The General Dynamics Mission Systems’ two-channel AN/PRC-155 MUOS-Manpack radio has successfully provided voice and data communications with on-orbit Mobile User Objective System (MUOS) satellites during a recently concluded government test of the MUOS satellite network. The demonstration was part of an Army conducted customer test with the AN/PRC-155 MUOS-Manpack radio running terrestrial waveforms – the Soldier Radio Waveform and the Single Channel Ground and Airborne Radio System waveform – simultaneously with the MUOS waveform. The demonstration, paired with Navy MUOS operational tests, will help determine if the MUOS waveform is ready for operational use across the services.
The Lockheed Martin-built MUOS satellite communications network is the new global communications network for secure, smartphone-like voice clarity and robust data communications for U.S. Department of Defense and government personnel. The AN/PRC-155 Manpack radio is currently fielded to the U.S. Army and is a communications hub connecting Army personnel to the Warfighter Information Network – Tactical (WIN-T) and other local and wide area military communication networks.
“As part of the Handheld, Manpack and Small Form Fit (HMS) family, the PRC-155 Manpack is the only Army-fielded radio available to the U.S. today,” said Mike DiBiase, a vice president and general manager of General Dynamics Mission Systems. “These radios connect the new MUOS network, bridging lower-tier tactical networks like the soldier radio waveform and SINCGARS radios to the big Army network, reaching back to Army personnel located in the most austere locations.”
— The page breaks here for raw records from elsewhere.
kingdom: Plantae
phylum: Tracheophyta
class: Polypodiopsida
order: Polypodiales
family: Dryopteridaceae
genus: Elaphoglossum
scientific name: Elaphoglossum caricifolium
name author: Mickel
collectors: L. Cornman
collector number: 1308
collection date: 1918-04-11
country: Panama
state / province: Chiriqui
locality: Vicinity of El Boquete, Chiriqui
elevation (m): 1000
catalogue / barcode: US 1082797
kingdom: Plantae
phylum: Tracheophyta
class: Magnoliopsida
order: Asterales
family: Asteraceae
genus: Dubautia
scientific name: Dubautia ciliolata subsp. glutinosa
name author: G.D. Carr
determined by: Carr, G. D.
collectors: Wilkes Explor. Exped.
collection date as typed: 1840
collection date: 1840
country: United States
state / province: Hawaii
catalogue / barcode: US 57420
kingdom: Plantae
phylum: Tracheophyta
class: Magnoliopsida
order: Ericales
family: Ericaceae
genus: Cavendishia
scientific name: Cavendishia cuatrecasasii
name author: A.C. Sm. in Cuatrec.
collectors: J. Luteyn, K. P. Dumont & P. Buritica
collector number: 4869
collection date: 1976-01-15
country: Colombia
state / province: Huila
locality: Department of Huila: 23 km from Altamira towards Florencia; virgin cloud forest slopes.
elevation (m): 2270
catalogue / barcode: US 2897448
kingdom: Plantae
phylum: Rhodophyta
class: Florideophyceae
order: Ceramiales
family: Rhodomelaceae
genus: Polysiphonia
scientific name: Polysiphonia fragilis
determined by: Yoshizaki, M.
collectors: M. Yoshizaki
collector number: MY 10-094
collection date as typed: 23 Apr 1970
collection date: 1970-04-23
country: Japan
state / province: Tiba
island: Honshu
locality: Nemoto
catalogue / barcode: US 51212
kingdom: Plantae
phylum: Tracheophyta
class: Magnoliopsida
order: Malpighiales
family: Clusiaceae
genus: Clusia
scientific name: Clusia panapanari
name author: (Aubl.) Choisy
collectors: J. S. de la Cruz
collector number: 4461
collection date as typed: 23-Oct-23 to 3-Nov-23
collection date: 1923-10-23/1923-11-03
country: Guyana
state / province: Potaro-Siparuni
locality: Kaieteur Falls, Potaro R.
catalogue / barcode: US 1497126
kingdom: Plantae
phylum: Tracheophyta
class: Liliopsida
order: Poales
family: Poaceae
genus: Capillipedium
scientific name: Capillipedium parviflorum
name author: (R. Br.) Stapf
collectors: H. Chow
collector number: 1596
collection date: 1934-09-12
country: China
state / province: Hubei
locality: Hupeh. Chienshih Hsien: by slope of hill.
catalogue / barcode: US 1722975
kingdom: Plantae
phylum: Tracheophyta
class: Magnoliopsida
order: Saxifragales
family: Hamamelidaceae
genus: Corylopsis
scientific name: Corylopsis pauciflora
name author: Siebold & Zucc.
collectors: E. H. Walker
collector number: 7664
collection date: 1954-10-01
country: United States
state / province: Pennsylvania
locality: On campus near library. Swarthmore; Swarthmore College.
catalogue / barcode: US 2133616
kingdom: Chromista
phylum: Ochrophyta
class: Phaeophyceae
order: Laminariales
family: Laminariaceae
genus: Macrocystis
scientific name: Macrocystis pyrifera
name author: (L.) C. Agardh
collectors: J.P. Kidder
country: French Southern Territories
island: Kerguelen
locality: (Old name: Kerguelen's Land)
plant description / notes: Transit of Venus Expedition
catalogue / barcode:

The General Dynamics PRC-155 MUOS-Manpack radio is equipped with a high-power amplifier that provides the radio-signal strength needed to reach the MUOS satellites that are in geo-synchronous orbit above the Earth’s equator. Using both channels, the PRC-155 is the bridge that connects different radios and waveforms used by soldiers across a mission area. The PRC-155 MUOS Manpack receives a call from a tactical radio on one channel, routes and retransmits the call using the second channel, sending the call to a satellite communications network, like MUOS or other tactical communications network.
There are currently 5,326 PRC-155 Manpack radios fielded to the Army providing secure line-of-sight and satellite communications connectivity for Army personnel deployed in places where other communication networks are unavailable or inaccessible.